Record set →
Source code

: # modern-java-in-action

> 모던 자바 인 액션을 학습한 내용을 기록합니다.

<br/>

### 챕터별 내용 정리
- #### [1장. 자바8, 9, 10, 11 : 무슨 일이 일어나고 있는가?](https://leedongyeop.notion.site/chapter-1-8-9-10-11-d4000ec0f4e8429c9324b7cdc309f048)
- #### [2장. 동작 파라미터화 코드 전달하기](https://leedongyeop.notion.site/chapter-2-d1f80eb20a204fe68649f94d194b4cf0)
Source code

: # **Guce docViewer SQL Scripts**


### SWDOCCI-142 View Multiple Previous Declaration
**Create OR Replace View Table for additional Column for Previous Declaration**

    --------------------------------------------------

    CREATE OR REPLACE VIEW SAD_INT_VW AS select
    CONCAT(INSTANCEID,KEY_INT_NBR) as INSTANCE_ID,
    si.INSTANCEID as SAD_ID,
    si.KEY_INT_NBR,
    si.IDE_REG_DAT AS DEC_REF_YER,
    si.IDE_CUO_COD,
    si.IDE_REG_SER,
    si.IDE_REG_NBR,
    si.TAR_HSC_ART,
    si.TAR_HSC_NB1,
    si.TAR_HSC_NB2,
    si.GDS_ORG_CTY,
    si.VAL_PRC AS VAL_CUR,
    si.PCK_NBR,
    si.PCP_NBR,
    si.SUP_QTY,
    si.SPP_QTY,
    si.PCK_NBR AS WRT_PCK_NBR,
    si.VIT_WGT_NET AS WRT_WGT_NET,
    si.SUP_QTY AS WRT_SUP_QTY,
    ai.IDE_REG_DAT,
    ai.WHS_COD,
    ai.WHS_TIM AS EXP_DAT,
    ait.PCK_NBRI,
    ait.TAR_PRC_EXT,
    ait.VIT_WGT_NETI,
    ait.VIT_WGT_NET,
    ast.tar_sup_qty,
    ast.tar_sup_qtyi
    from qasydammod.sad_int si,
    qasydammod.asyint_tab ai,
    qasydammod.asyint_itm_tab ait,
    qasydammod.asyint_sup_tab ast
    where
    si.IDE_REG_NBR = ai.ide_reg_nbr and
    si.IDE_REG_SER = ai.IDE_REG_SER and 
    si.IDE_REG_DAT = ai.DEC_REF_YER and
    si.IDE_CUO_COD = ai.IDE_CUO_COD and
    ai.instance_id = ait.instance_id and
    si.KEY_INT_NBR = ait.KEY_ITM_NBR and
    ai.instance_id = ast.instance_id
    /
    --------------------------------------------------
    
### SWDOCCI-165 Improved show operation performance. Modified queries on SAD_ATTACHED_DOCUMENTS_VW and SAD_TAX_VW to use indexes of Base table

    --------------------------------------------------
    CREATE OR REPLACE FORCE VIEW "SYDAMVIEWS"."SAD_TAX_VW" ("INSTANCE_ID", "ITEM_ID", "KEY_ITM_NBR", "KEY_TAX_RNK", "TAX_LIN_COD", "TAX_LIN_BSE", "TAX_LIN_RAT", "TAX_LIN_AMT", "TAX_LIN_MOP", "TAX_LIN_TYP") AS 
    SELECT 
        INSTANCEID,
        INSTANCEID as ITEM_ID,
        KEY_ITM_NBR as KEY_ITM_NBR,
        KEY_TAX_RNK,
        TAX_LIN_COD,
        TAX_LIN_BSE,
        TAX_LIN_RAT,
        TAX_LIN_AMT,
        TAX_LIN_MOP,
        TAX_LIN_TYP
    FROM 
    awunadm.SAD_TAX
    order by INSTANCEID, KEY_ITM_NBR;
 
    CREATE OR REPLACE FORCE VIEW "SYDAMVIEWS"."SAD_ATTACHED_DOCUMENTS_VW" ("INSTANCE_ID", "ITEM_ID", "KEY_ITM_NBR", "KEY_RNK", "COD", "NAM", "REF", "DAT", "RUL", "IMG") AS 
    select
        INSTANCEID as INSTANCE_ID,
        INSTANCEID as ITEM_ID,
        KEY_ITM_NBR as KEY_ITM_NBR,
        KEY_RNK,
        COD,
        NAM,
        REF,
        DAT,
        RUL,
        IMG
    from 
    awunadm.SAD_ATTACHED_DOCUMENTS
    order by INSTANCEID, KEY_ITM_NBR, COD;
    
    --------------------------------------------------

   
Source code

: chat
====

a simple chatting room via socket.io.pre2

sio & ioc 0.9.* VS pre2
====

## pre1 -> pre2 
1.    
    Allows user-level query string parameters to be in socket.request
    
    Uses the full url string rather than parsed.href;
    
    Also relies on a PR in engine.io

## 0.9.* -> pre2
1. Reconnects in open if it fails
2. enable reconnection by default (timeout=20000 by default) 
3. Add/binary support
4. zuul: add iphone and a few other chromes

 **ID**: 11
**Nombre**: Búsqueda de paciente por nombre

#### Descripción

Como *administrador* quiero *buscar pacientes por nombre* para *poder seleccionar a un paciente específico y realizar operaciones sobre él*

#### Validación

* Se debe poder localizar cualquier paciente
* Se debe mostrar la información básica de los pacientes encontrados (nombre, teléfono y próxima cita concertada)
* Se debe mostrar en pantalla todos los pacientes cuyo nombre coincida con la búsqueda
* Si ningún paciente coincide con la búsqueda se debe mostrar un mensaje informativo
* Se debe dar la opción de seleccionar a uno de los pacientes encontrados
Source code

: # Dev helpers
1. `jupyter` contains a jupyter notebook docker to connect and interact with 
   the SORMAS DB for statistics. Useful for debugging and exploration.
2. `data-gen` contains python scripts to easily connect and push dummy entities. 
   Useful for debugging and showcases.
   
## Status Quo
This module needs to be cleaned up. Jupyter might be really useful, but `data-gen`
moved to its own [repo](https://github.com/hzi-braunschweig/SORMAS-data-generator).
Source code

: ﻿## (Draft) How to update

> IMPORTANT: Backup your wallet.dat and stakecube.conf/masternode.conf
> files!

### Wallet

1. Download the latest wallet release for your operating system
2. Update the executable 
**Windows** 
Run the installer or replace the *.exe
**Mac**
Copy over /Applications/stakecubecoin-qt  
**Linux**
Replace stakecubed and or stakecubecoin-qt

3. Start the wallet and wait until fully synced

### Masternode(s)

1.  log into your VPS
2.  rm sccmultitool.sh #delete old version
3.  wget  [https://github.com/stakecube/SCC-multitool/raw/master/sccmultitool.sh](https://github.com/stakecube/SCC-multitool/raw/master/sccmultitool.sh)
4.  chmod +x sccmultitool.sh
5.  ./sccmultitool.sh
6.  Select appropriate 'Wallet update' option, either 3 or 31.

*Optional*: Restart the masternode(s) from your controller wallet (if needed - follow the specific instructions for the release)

Problem details → Write out all the items above again, swapping each "qasydammod" for "prodsydammod" and leaving everything else the same.

Answer below →
Source code

: # modern-java-in-action

> 모던 자바 인 액션을 학습한 내용을 기록합니다.

<br/>

### 챕터별 내용 정리
- #### [1장. 자바8, 9, 10, 11 : 무슨 일이 일어나고 있는가?](https://leedongyeop.notion.site/chapter-1-8-9-10-11-d4000ec0f4e8429c9324b7cdc309f048)
- #### [2장. 동작 파라미터화 코드 전달하기](https://leedongyeop.notion.site/chapter-2-d1f80eb20a204fe68649f94d194b4cf0)
Source code

: # **Guce docViewer SQL Scripts**


### SWDOCCI-142 View Multiple Previous Declaration
**Create OR Replace View Table for additional Column for Previous Declaration**

    --------------------------------------------------

    CREATE OR REPLACE VIEW SAD_INT_VW AS select
    CONCAT(INSTANCEID,KEY_INT_NBR) as INSTANCE_ID,
    si.INSTANCEID as SAD_ID,
    si.KEY_INT_NBR,
    si.IDE_REG_DAT AS DEC_REF_YER,
    si.IDE_CUO_COD,
    si.IDE_REG_SER,
    si.IDE_REG_NBR,
    si.TAR_HSC_ART,
    si.TAR_HSC_NB1,
    si.TAR_HSC_NB2,
    si.GDS_ORG_CTY,
    si.VAL_PRC AS VAL_CUR,
    si.PCK_NBR,
    si.PCP_NBR,
    si.SUP_QTY,
    si.SPP_QTY,
    si.PCK_NBR AS WRT_PCK_NBR,
    si.VIT_WGT_NET AS WRT_WGT_NET,
    si.SUP_QTY AS WRT_SUP_QTY,
    ai.IDE_REG_DAT,
    ai.WHS_COD,
    ai.WHS_TIM AS EXP_DAT,
    ait.PCK_NBRI,
    ait.TAR_PRC_EXT,
    ait.VIT_WGT_NETI,
    ait.VIT_WGT_NET,
    ast.tar_sup_qty,
    ast.tar_sup_qtyi
    from prodsydammod.sad_int si,
    prodsydammod.asyint_tab ai,
    prodsydammod.asyint_itm_tab ait,
    prodsydammod.asyint_sup_tab ast
    where
    si.IDE_REG_NBR = ai.ide_reg_nbr and
    si.IDE_REG_SER = ai.IDE_REG_SER and 
    si.IDE_REG_DAT = ai.DEC_REF_YER and
    si.IDE_CUO_COD = ai.IDE_CUO_COD and
    ai.instance_id = ait.instance_id and
    si.KEY_INT_NBR = ait.KEY_ITM_NBR and
    ai.instance_id = ast.instance_id
    /
    --------------------------------------------------
    
### SWDOCCI-165 Improved show operation performance. Modified queries on SAD_ATTACHED_DOCUMENTS_VW and SAD_TAX_VW to use indexes of Base table

    --------------------------------------------------
    CREATE OR REPLACE FORCE VIEW "SYDAMVIEWS"."SAD_TAX_VW" ("INSTANCE_ID", "ITEM_ID", "KEY_ITM_NBR", "KEY_TAX_RNK", "TAX_LIN_COD", "TAX_LIN_BSE", "TAX_LIN_RAT", "TAX_LIN_AMT", "TAX_LIN_MOP", "TAX_LIN_TYP") AS 
    SELECT 
        INSTANCEID,
        INSTANCEID as ITEM_ID,
        KEY_ITM_NBR as KEY_ITM_NBR,
        KEY_TAX_RNK,
        TAX_LIN_COD,
        TAX_LIN_BSE,
        TAX_LIN_RAT,
        TAX_LIN_AMT,
        TAX_LIN_MOP,
        TAX_LIN_TYP
    FROM 
    awunadm.SAD_TAX
    order by INSTANCEID, KEY_ITM_NBR;
 
    CREATE OR REPLACE FORCE VIEW "SYDAMVIEWS"."SAD_ATTACHED_DOCUMENTS_VW" ("INSTANCE_ID", "ITEM_ID", "KEY_ITM_NBR", "KEY_RNK", "COD", "NAM", "REF", "DAT", "RUL", "IMG") AS 
    select
        INSTANCEID as INSTANCE_ID,
        INSTANCEID as ITEM_ID,
        KEY_ITM_NBR as KEY_ITM_NBR,
        KEY_RNK,
        COD,
        NAM,
        REF,
        DAT,
        RUL,
        IMG
    from 
    awunadm.SAD_ATTACHED_DOCUMENTS
    order by INSTANCEID, KEY_ITM_NBR, COD;
    
    --------------------------------------------------

   
Source code

: chat
====

a simple chatting room via socket.io.pre2

sio & ioc 0.9.* VS pre2
====

## pre1 -> pre2 
1.    
    Allows user-level query string parameters to be in socket.request
    
    Uses the full url string rather than parsed.href;
    
    Also relies on a PR in engine.io

## 0.9.* -> pre2
1. Reconnects in open if it fails
2. enable reconnection by default (timeout=20000 by default) 
3. Add/binary support
4. zuul: add iphone and a few other chromes

 **ID**: 11
**Nombre**: Búsqueda de paciente por nombre

#### Descripción

Como *administrador* quiero *buscar pacientes por nombre* para *poder seleccionar a un paciente específico y realizar operaciones sobre él*

#### Validación

* Se debe poder localizar cualquier paciente
* Se debe mostrar la información básica de los pacientes encontrados (nombre, teléfono y próxima cita concertada)
* Se debe mostrar en pantalla todos los pacientes cuyo nombre coincida con la búsqueda
* Si ningún paciente coincide con la búsqueda se debe mostrar un mensaje informativo
* Se debe dar la opción de seleccionar a uno de los pacientes encontrados
Source code

: # Dev helpers
1. `jupyter` contains a jupyter notebook docker to connect and interact with 
   the SORMAS DB for statistics. Useful for debugging and exploration.
2. `data-gen` contains python scripts to easily connect and push dummy entities. 
   Useful for debugging and showcases.
   
## Status Quo
This module needs to be cleaned up. Jupyter might be really useful, but `data-gen`
moved to its own [repo](https://github.com/hzi-braunschweig/SORMAS-data-generator).
Source code

: ﻿## (Draft) How to update

> IMPORTANT: Backup your wallet.dat and stakecube.conf/masternode.conf
> files!

### Wallet

1. Download the latest wallet release for your operating system
2. Update the executable 
**Windows** 
Run the installer or replace the *.exe
**Mac**
Copy over /Applications/stakecubecoin-qt  
**Linux**
Replace stakecubed and or stakecubecoin-qt

3. Start the wallet and wait until fully synced

### Masternode(s)

1.  log into your VPS
2.  rm sccmultitool.sh #delete old version
3.  wget  [https://github.com/stakecube/SCC-multitool/raw/master/sccmultitool.sh](https://github.com/stakecube/SCC-multitool/raw/master/sccmultitool.sh)
4.  chmod +x sccmultitool.sh
5.  ./sccmultitool.sh
6.  Select appropriate 'Wallet update' option, either 3 or 31.

*Optional*: Restart the masternode(s) from your controller wallet (if needed - follow the specific instructions for the release)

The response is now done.